--- PROVIDED DATA ---
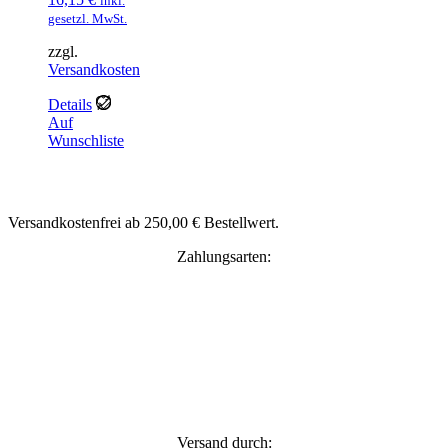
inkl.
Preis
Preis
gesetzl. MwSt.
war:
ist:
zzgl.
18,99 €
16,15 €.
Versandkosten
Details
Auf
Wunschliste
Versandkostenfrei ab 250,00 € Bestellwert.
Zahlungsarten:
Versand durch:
---
--- PROVIDED DATA ---
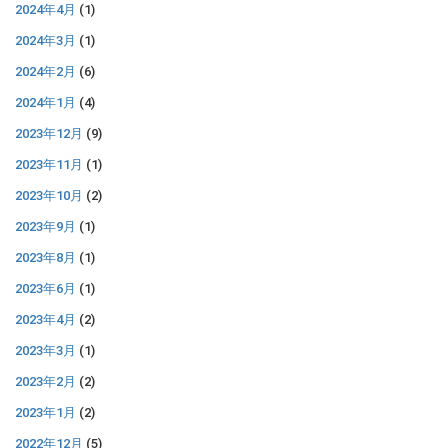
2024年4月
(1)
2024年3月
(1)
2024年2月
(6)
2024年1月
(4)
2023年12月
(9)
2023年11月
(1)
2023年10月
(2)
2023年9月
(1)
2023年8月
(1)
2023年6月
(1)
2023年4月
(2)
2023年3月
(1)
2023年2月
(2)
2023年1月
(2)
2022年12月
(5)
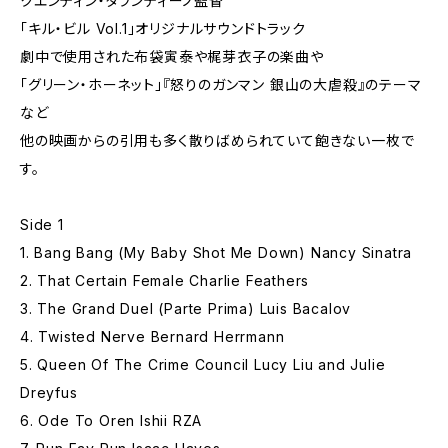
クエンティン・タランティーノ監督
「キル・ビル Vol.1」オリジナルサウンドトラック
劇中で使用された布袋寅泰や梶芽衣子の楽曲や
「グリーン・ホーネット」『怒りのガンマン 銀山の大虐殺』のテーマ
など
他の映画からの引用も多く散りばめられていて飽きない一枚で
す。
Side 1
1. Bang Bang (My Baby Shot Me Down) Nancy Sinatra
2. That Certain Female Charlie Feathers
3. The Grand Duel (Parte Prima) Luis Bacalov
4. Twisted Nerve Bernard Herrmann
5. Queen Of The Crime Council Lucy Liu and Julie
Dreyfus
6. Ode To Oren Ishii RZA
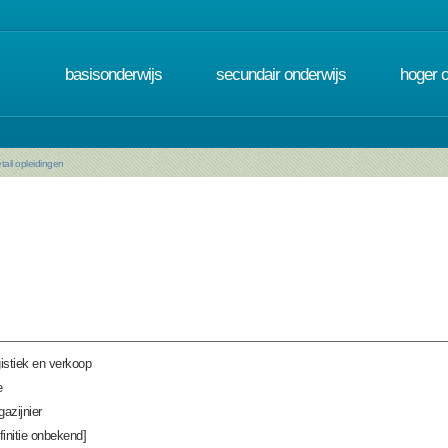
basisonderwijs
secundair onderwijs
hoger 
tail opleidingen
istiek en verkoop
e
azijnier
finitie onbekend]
---
--- PROVIDED DATA ---
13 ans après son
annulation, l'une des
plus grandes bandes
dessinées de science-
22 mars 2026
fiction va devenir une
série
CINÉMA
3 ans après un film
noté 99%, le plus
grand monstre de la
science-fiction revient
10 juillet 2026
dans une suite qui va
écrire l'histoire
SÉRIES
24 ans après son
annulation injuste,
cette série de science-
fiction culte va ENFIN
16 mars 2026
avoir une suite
---
→ **EXERCISE GOAL**:
Work out how many lines of the data include the word "après", and write that number alone.

→ **SOLUTION TO THIS EXERCISE**:
3